Title The working title is "RADON" adopted for historical reasons; however, the intention is to change the name of the technical product to reflect more accurately its purpose and capabilities. 
Description The software product is a containerised peer-to-peer federated server-client architecture that uses a distributed rule engine for extended lifecycle data management that is highly extensible. Lifecycle management policies are defined and executed by a rule engine and micro-services, with event information recorded in state (for audit purposes). The software incorporates a logical data model for knowledge encapsulation with the ability to reason across rules and policies mapped to Horn causes and stable model semantics. The software interoperates with multiple enterprise data fabrics (HPE Ezmeral, IBM / RedHat OpenShift, VMWare Tanzu) and other environments (Omniverse). The software stack is based almost entirely on Apache Software Foundation and is designed to enable real-time apps with a scale-out cloud native NoSQL database build on Apache Cassandra. The current version is based on extensions to the bundled "SMACK" software stack, which enables massive throughput, low latency, and elastic scalability as required for big data applications. A production rule system (Drools) applies the data management policies encoded as rules. All components are modular, web foundational, production oriented, and open source. Based on the lessons learned from the present project, the next step is to build a production ready version (turnkey) in partnership with Nvidia and associated companies. 

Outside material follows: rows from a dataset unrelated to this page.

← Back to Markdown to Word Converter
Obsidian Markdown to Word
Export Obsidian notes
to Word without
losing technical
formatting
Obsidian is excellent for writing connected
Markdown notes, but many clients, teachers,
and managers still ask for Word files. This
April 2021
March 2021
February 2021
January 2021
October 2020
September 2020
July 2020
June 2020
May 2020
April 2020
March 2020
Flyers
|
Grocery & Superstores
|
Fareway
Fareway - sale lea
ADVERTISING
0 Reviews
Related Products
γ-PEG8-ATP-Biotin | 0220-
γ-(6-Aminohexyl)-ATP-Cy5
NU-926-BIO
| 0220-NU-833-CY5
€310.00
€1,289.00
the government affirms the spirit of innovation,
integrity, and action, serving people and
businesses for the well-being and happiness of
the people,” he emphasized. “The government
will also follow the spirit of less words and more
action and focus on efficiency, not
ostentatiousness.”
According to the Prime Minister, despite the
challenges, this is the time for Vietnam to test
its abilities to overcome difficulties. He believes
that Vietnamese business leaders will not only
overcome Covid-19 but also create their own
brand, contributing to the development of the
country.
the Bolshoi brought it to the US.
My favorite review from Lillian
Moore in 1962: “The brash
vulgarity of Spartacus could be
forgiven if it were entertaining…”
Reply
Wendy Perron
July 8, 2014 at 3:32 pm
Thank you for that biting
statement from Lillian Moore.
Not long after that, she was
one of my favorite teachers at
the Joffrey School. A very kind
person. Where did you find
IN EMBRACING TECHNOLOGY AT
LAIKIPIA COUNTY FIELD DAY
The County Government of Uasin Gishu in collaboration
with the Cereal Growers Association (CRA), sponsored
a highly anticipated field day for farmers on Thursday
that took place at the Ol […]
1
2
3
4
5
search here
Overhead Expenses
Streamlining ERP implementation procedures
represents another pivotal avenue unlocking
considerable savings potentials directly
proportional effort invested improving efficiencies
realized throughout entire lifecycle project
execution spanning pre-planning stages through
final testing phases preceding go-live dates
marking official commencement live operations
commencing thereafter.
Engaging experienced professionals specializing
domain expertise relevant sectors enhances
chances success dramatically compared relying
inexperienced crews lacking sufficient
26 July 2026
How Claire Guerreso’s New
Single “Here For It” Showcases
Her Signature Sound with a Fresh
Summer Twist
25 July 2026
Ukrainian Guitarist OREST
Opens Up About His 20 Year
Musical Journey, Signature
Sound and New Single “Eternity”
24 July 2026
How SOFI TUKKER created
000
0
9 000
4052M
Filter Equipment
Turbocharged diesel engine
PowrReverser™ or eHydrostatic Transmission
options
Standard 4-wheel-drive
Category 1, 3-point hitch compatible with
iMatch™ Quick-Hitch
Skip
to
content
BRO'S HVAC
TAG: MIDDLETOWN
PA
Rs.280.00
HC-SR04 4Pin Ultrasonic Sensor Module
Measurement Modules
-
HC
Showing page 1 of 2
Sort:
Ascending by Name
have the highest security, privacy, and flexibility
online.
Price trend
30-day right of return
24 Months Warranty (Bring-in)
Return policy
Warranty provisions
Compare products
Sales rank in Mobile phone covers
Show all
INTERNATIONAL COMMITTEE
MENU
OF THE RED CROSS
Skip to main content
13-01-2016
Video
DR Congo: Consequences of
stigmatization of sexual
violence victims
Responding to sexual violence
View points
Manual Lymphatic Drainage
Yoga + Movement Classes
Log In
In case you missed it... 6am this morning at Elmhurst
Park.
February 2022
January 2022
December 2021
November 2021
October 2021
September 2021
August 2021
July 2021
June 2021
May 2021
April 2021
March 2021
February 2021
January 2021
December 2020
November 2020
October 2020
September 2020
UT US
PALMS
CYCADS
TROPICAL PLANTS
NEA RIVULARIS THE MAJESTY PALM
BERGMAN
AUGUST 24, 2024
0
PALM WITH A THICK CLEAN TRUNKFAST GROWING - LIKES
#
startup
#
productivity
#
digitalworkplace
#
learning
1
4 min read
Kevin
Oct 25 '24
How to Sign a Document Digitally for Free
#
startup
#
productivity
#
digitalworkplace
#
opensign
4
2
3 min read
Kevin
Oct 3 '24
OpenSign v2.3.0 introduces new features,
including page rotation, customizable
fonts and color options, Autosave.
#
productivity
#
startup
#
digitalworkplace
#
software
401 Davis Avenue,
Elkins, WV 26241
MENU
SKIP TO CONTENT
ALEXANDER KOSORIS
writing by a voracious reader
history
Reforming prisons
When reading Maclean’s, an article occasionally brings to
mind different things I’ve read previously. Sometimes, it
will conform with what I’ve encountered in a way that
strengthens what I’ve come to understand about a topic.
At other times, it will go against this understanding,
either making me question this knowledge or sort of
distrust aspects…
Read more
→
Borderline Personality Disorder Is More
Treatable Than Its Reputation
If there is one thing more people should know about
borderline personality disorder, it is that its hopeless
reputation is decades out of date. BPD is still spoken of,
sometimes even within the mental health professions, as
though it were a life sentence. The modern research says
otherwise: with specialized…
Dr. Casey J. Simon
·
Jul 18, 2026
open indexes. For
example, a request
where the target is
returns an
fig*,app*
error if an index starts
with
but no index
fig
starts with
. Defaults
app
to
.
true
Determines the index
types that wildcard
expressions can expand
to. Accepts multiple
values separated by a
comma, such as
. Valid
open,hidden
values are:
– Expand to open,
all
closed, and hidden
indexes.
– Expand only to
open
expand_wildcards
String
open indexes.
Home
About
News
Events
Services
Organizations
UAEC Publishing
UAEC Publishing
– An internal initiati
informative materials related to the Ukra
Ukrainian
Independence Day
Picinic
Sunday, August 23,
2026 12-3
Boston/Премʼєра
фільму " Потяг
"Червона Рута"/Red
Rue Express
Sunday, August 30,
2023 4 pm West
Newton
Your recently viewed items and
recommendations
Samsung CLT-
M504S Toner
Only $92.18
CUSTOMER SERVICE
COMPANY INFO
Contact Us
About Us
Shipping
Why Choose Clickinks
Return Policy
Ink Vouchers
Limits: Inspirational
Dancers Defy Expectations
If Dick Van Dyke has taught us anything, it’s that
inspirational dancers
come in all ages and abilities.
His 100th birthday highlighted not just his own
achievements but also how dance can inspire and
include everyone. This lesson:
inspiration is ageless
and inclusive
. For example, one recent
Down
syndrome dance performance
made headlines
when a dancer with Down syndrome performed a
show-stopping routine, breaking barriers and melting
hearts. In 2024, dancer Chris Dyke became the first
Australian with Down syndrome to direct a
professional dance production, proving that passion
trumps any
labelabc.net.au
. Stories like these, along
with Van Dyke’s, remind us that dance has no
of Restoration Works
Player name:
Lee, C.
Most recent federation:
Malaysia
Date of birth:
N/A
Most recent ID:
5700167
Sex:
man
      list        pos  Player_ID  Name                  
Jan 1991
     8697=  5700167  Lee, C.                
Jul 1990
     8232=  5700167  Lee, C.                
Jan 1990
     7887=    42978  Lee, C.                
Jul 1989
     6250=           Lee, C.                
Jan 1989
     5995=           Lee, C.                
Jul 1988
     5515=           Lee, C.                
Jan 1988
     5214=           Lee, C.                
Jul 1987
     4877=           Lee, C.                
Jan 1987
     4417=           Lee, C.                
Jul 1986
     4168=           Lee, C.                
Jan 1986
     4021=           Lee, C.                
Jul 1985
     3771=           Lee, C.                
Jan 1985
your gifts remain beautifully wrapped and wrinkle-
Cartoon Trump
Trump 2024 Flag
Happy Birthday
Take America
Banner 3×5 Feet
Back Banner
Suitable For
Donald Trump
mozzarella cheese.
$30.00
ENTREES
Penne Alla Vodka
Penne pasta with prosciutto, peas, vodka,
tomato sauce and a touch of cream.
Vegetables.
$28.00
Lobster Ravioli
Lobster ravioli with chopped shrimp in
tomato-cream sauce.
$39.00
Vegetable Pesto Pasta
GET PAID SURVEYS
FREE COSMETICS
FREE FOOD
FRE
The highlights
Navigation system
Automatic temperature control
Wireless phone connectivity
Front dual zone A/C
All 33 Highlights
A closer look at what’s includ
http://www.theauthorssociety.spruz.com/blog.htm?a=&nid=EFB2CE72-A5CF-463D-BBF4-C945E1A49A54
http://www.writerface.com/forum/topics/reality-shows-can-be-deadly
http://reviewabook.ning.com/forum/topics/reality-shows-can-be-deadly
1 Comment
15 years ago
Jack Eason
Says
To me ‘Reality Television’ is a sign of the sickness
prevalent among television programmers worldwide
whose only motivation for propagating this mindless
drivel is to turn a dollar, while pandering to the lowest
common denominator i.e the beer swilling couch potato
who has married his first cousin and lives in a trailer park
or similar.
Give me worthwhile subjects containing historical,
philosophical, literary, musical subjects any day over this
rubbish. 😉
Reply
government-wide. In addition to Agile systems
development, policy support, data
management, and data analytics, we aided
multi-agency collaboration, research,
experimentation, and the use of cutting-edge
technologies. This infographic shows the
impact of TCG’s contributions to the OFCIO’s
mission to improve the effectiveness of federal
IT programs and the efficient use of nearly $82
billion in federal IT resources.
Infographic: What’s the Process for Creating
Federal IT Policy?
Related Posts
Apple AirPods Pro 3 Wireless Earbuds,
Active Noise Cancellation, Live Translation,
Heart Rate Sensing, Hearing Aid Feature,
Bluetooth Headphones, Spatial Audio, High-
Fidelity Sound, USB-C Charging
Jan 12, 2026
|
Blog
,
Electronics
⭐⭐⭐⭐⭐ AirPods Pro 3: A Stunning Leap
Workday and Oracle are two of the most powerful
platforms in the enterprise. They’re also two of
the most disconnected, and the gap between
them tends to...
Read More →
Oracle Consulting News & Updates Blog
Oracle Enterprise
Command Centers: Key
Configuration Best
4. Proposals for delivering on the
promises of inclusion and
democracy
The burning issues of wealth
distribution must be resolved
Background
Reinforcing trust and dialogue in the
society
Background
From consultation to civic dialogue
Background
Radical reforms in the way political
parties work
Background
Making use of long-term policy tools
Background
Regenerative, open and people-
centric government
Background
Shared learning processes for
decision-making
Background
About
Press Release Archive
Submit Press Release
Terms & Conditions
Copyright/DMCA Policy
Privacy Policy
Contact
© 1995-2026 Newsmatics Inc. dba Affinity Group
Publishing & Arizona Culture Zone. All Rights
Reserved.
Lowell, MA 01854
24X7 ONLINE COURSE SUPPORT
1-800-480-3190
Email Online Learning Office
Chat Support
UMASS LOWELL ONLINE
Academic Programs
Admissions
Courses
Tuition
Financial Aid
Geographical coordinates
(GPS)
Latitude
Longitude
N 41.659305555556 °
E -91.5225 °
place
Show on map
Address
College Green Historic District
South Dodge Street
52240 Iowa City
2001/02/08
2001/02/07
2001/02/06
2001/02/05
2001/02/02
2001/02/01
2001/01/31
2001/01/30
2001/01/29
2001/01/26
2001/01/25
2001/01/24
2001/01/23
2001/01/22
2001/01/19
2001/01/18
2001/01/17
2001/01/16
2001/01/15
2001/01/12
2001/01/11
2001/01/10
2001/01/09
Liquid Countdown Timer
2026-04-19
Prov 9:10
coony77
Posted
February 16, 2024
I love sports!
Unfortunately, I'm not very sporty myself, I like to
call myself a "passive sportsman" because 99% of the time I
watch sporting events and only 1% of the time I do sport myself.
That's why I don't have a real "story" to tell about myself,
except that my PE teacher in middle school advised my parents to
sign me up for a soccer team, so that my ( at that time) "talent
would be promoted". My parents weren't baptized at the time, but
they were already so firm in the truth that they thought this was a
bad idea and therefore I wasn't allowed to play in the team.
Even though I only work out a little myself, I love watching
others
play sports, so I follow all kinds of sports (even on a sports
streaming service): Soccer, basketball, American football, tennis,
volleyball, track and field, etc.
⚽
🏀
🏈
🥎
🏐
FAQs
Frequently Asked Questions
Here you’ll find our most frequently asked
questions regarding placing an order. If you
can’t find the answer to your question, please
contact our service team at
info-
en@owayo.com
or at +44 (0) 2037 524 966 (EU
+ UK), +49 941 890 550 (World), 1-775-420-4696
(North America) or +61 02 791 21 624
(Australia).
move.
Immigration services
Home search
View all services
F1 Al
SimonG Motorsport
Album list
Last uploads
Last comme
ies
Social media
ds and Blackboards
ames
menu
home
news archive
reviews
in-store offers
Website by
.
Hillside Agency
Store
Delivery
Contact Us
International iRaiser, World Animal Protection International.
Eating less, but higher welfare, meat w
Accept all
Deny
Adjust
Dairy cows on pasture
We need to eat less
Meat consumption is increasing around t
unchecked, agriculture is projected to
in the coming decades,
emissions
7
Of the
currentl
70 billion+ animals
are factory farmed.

Type Of Technology Software 
Year Produced 2022 
Open Source License? Yes  
Impact Academic impact is achieved through the development of a logical data model that represents a conceptual advance in knowledge management, which may be used to enable disruptive change in UK capability for virtual collaborations "in challenging environment". The project addresses the central industrial strategy goal of increasing global competitiveness across sectors, with already support for Industry 4.0 technology and scaling out the pioneering work conducted in national laboratories (CCFE) and data centres (EPCC). The data model, and its use for reasoning with policy description language, is the cornerstone of an innovation that potentially enables transformational capabilities appliable across domains, in particular across the evolving data fabric of DARE UK. The result gives potential for automating knowledge generation across disciplines enabling on collaborative research conducted in a virtual environment, with data security and attestation performed at all levels of the fabric. The methodology, for example, has been incorporated into the DARPA funded META Cyber-Physical Systems architecture and is now used in the programme (at Vanderbilt University) for systems integration. Economic and societal impact is achieved through the current integration with industry standard and enterprise grade data fabrics that will drive innovation and UK industrial partnerships with academia. Initial use for the nuclear sector is spreading across domains and companies (Rolls Royce, Atkins Global) investigating cross-sector virtual supply chain management across governance and jurisprudence environments (for example in case of UK data export controls for certain industry sectors).